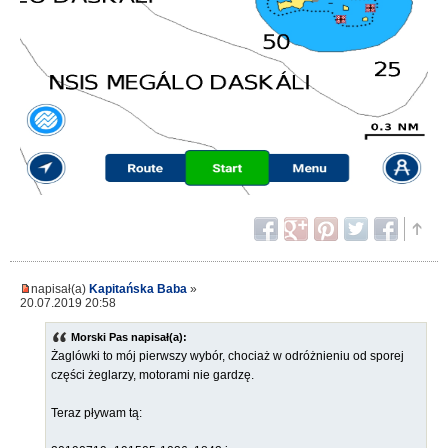
napisał(a)
Kapitańska Baba
»
20.07.2019 20:58
Morski Pas napisał(a):
Żaglówki to mój pierwszy wybór, chociaż w odróżnieniu od sporej
części żeglarzy, motorami nie gardzę.
Teraz pływam tą:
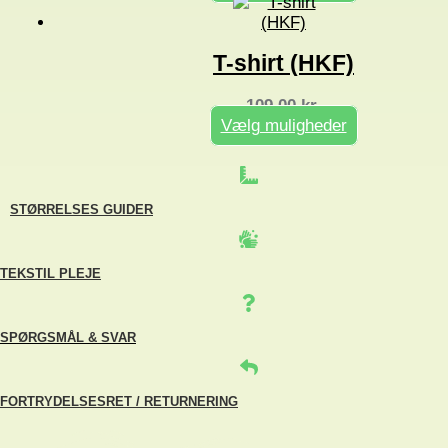
Dette
vare
har
flere
T-shirt (HKF)
varianter.
Mulighederne
kan
109,00
kr.
vælges
Vælg muligheder
på
Dette
varesiden
vare
har
flere
STØRRELSES GUIDER
varianter.
Mulighederne
kan
vælges
TEKSTIL PLEJE
på
varesiden
SPØRGSMÅL & SVAR
FORTRYDELSESRET / RETURNERING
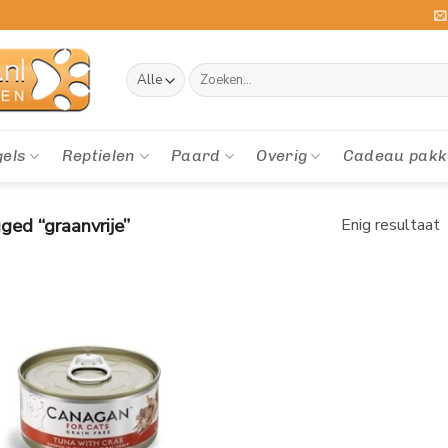
Zoeken
naar:
gels
Reptielen
Paard
Overig
Cadeau pakk
ed “graanvrije”
Enig resultaat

··········

* **Task requirements**: Please copy exactly the lines from the one containing "STØRRELSES GUIDER" through the last line of the records above, both included, and leave out any pictures.

* **Solution to this problem**:
STØRRELSES GUIDER
varianter.
Mulighederne
kan
vælges
TEKSTIL PLEJE
på
varesiden
SPØRGSMÅL & SVAR
FORTRYDELSESRET / RETURNERING
Zoeken
naar:
gels
Reptielen
Paard
Overig
Cadeau pakk
ed “graanvrije”
Enig resultaat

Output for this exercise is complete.